Exercise objective - Please set down the line that contains "Casey, P., Dunlap, K., Brister, H., &" and every line below it through the last, exactly as written, with no other lines.
##### Exercise inputs #####
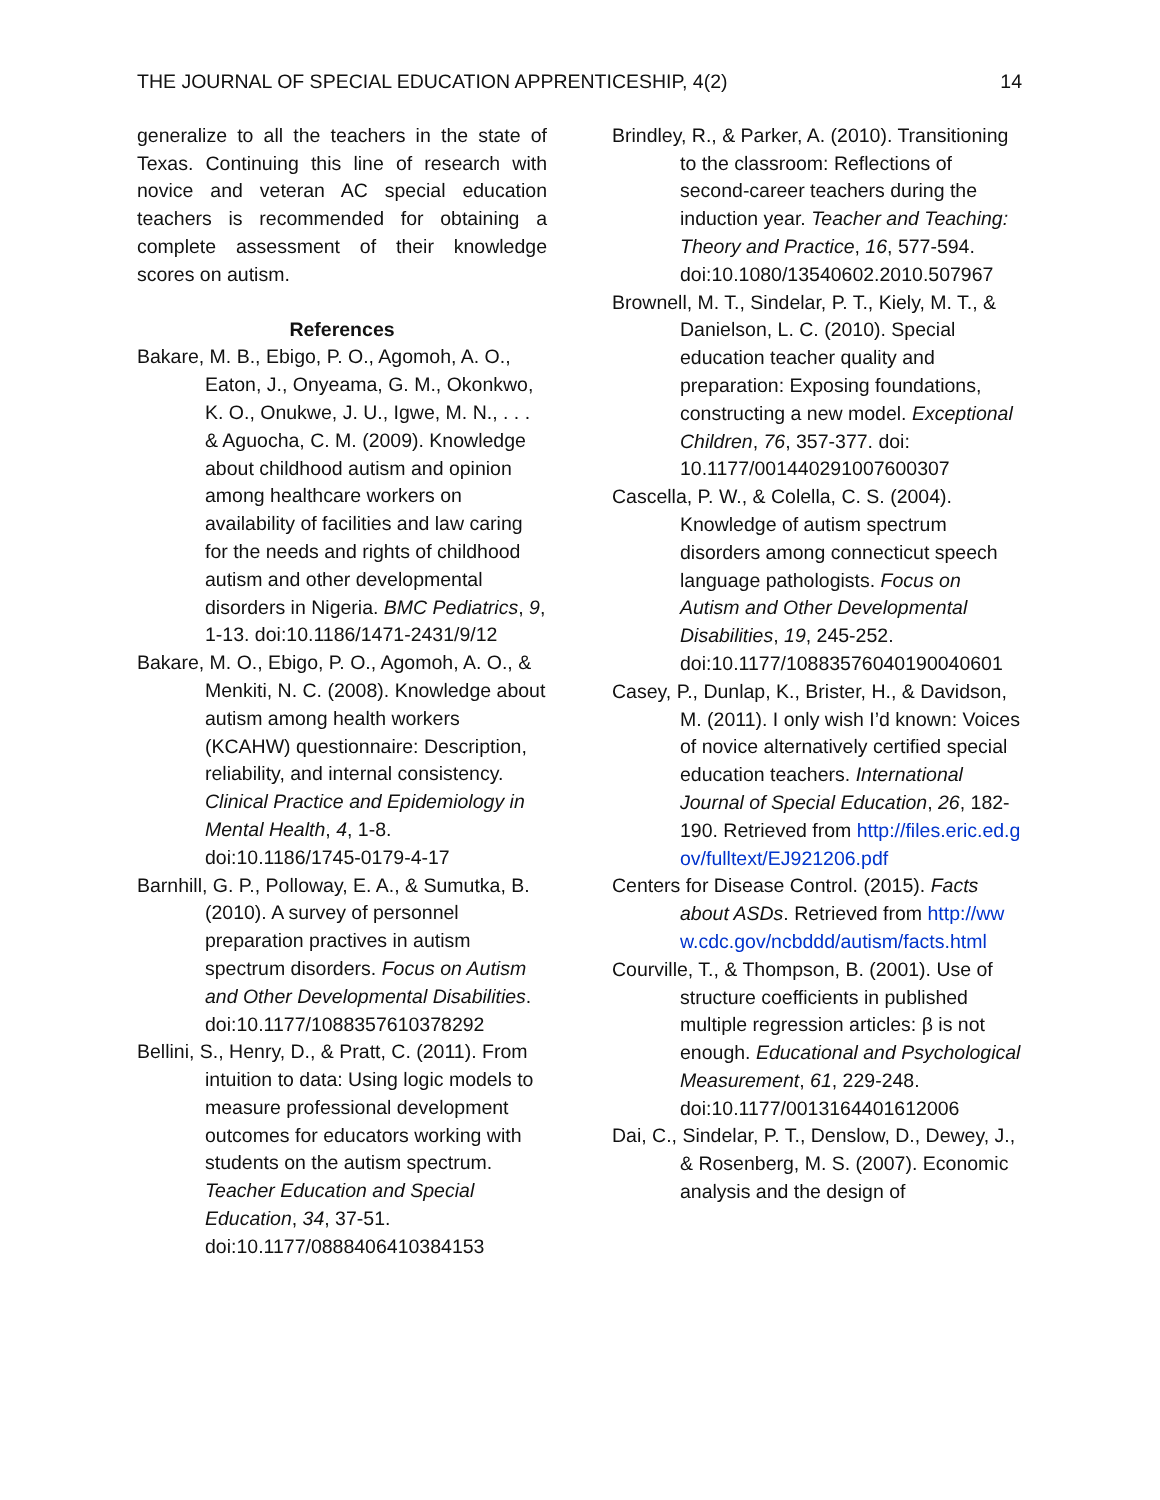THE JOURNAL OF SPECIAL EDUCATION APPRENTICESHIP, 4(2) 14
generalize to all the teachers in the state of Texas. Continuing this line of research with novice and veteran AC special education teachers is recommended for obtaining a complete assessment of their knowledge scores on autism.
References
Bakare, M. B., Ebigo, P. O., Agomoh, A. O., Eaton, J., Onyeama, G. M., Okonkwo, K. O., Onukwe, J. U., Igwe, M. N., . . . & Aguocha, C. M. (2009). Knowledge about childhood autism and opinion among healthcare workers on availability of facilities and law caring for the needs and rights of childhood autism and other developmental disorders in Nigeria. BMC Pediatrics, 9, 1-13. doi:10.1186/1471-2431/9/12
Bakare, M. O., Ebigo, P. O., Agomoh, A. O., & Menkiti, N. C. (2008). Knowledge about autism among health workers (KCAHW) questionnaire: Description, reliability, and internal consistency. Clinical Practice and Epidemiology in Mental Health, 4, 1-8. doi:10.1186/1745-0179-4-17
Barnhill, G. P., Polloway, E. A., & Sumutka, B. (2010). A survey of personnel preparation practives in autism spectrum disorders. Focus on Autism and Other Developmental Disabilities. doi:10.1177/1088357610378292
Bellini, S., Henry, D., & Pratt, C. (2011). From intuition to data: Using logic models to measure professional development outcomes for educators working with students on the autism spectrum. Teacher Education and Special Education, 34, 37-51. doi:10.1177/0888406410384153
Brindley, R., & Parker, A. (2010). Transitioning to the classroom: Reflections of second-career teachers during the induction year. Teacher and Teaching: Theory and Practice, 16, 577-594. doi:10.1080/13540602.2010.507967
Brownell, M. T., Sindelar, P. T., Kiely, M. T., & Danielson, L. C. (2010). Special education teacher quality and preparation: Exposing foundations, constructing a new model. Exceptional Children, 76, 357-377. doi: 10.1177/001440291007600307
Cascella, P. W., & Colella, C. S. (2004). Knowledge of autism spectrum disorders among connecticut speech language pathologists. Focus on Autism and Other Developmental Disabilities, 19, 245-252. doi:10.1177/10883576040190040601
Casey, P., Dunlap, K., Brister, H., & Davidson, M. (2011). I only wish I’d known: Voices of novice alternatively certified special education teachers. International Journal of Special Education, 26, 182-190. Retrieved from http://files.eric.ed.gov/fulltext/EJ921206.pdf
Centers for Disease Control. (2015). Facts about ASDs. Retrieved from http://www.cdc.gov/ncbddd/autism/facts.html
Courville, T., & Thompson, B. (2001). Use of structure coefficients in published multiple regression articles: β is not enough. Educational and Psychological Measurement, 61, 229-248. doi:10.1177/0013164401612006
Dai, C., Sindelar, P. T., Denslow, D., Dewey, J., & Rosenberg, M. S. (2007). Economic analysis and the design of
#####
Answer box -
Casey, P., Dunlap, K., Brister, H., & Davidson, M. (2011). I only wish I’d known: Voices of novice alternatively certified special education teachers. International Journal of Special Education, 26, 182-190. Retrieved from http://files.eric.ed.gov/fulltext/EJ921206.pdf
Centers for Disease Control. (2015). Facts about ASDs. Retrieved from http://www.cdc.gov/ncbddd/autism/facts.html
Courville, T., & Thompson, B. (2001). Use of structure coefficients in published multiple regression articles: β is not enough. Educational and Psychological Measurement, 61, 229-248. doi:10.1177/0013164401612006
Dai, C., Sindelar, P. T., Denslow, D., Dewey, J., & Rosenberg, M. S. (2007). Economic analysis and the design of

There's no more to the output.